Brandenburg, Havel (epd). Mit ersten Plädoyers der Nebenklage ist am Montag der NS-Prozess gegen einen früheren Wachmann des KZ Sachsenhausen fortgesetzt worden. Nebenklage-Anwalt Thomas Walther sprach in Brandenburg an der Havel angesichts des Alters des Angeklagten und des „Faktors Zeit“ von einem Indizienprozess der „besonderen Art“. Walther vertritt in dem Prozess elf Überlebende und Angehörige.
Bereits vergangene Woche hatte er der deutschen Justiz vorgeworfen, pflichtvergessen Zeit „verplempert“ zu haben. Es habe bereits seit den 70er Jahren Erkenntnisse der DDR-Staatssicherheit über die NS-Vergangenheit des 101-jährigen Angeklagten gegeben. (AZ: 11 Ks 4/21).
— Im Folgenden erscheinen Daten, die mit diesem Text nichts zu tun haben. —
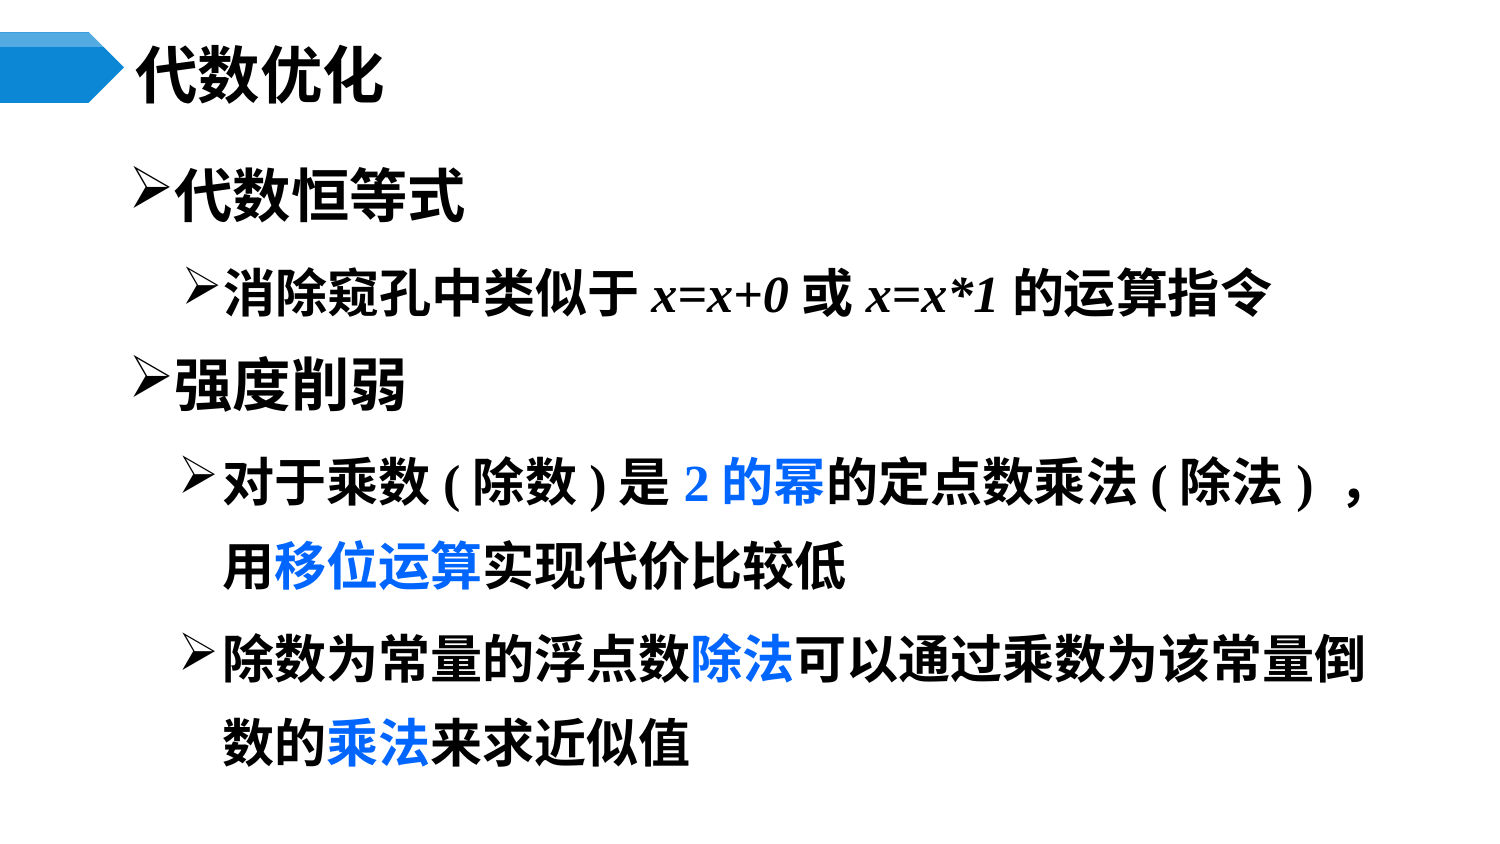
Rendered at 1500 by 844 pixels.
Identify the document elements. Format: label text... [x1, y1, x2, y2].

title 代数优化 [123, 43, 1425, 103]
list 代数恒等式 消除窥孔中类似于x=x+0或x=x*1的运算指令 强度削弱 对于乘数(除数)是2的幂的定点数乘法(除法) ，用移位运算实现代价比较低 除数为常量的浮点数除法可以通过乘数为该常量倒数的乘法来求近似值 [117, 140, 1412, 788]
Die Staatsanwaltschaft hatte vergangene Woche in ihrem Plädoyer fünf Jahre Haft für Josef S. gefordert. Sie wirft ihm Beihilfe zum grausamen und heimtückischen Mord in mehr als 3.500 Fällen vor. Es gebe keinen Zweifel, dass Josef S. als SS-Mann in Sachsenhausen tätig war, sagte Staatsanwalt Cyrill Klement.
Der Angeklagte war den Ermittlungen zufolge in der Zeit zwischen dem 23. Oktober 1941 und dem 18. Februar 1945 als SS-Wachmann in Sachsenhausen tätig. Der in Litauen geborene Baltendeutsche bestreitet dies. Zahlreiche Unterlagen sprechen jedoch dafür.
Im KZ Sachsenhausen waren zwischen 1936 und 1945 mehr als 200.000 Menschen inhaftiert. Zehntausende von ihnen wurden ermordet oder kamen auf andere Weise ums Leben.
Der Prozess am Landgericht Neuruppin hatte Anfang Oktober vergangenen Jahres begonnen. Er findet nahe dem Wohnort von Josef S. in Brandenburg an der Havel statt, weil dieser laut Gutachter nur wenige Stunden am Tag verhandlungsfähig ist.